==== SOURCE DATA ====

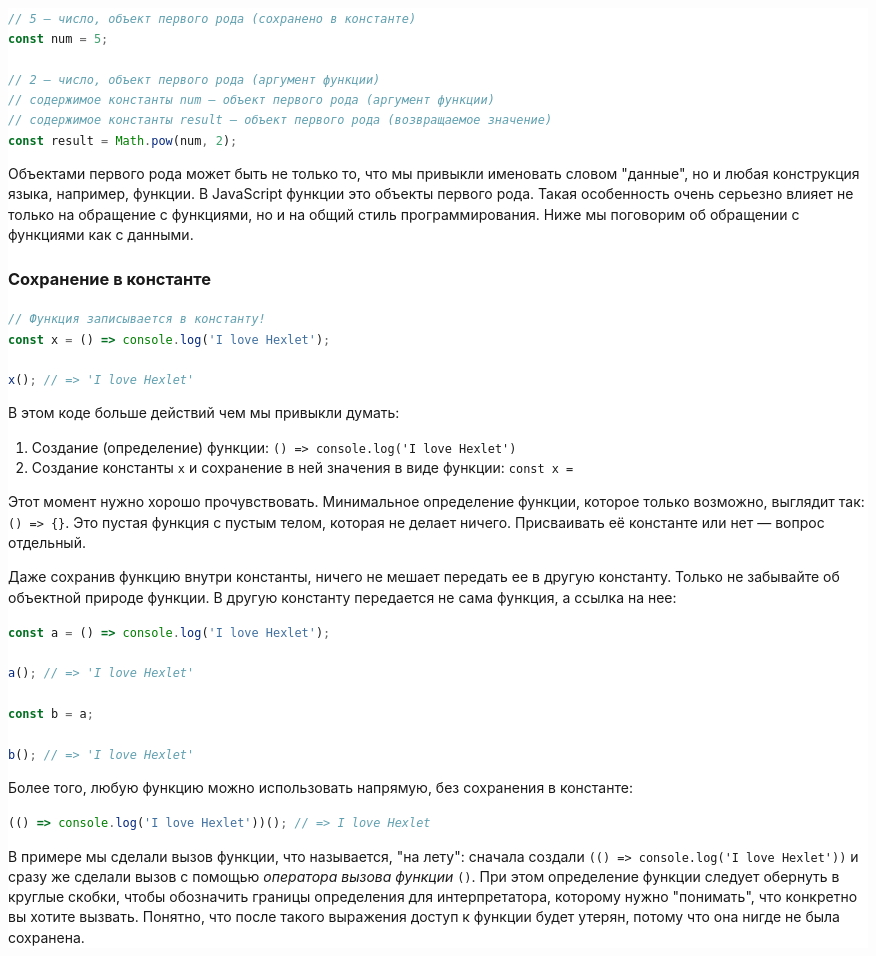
 ```javascript
// 5 — число, объект первого рода (сохранено в константе)
const num = 5;

// 2 — число, объект первого рода (аргумент функции)
// содержимое константы num — объект первого рода (аргумент функции)
// содержимое константы result — объект первого рода (возвращаемое значение)
const result = Math.pow(num, 2);
```

Объектами первого рода может быть не только то, что мы привыкли именовать словом "данные", но и любая конструкция языка, например, функции. В JavaScript функции это объекты первого рода. Такая особенность очень серьезно влияет не только на обращение с функциями, но и на общий стиль программирования. Ниже мы поговорим об обращении с функциями как с данными.

### Сохранение в константе

```javascript
// Функция записывается в константу!
const x = () => console.log('I love Hexlet');

x(); // => 'I love Hexlet'
```

В этом коде больше действий чем мы привыкли думать:

1. Создание (определение) функции: `() => console.log('I love Hexlet')`
2. Создание константы `x` и сохранение в ней значения в виде функции: `const x =`

Этот момент нужно хорошо прочувствовать. Минимальное определение функции, которое только возможно, выглядит так: `() => {}`. Это пустая функция с пустым телом, которая не делает ничего. Присваивать её константе или нет — вопрос отдельный.

Даже сохранив функцию внутри константы, ничего не мешает передать ее в другую константу. Только не забывайте об объектной природе функции. В другую константу передается не сама функция, а ссылка на нее:

```javascript
const a = () => console.log('I love Hexlet');

a(); // => 'I love Hexlet'

const b = a;

b(); // => 'I love Hexlet'
```

Более того, любую функцию можно использовать напрямую, без сохранения в константе:

```javascript
(() => console.log('I love Hexlet'))(); // => I love Hexlet
```

В примере мы сделали вызов функции, что называется, "на лету": сначала создали `(() => console.log('I love Hexlet'))` и сразу же сделали вызов с помощью *оператора вызова функции* `()`. При этом определение функции следует обернуть в круглые скобки, чтобы обозначить границы определения для интерпретатора, которому нужно "понимать", что конкретно вы хотите вызвать. Понятно, что после такого выражения доступ к функции будет утерян, потому что она нигде не была сохранена.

====

_EXERCISE PROMPT_
Wherever "const" appears in a line of the entries, copy that line.

_EXERCISE RESPONSE_
const num = 5;
const result = Math.pow(num, 2);
const x = () => console.log('I love Hexlet');
2. Создание константы `x` и сохранение в ней значения в виде функции: `const x =`
const a = () => console.log('I love Hexlet');
const b = a;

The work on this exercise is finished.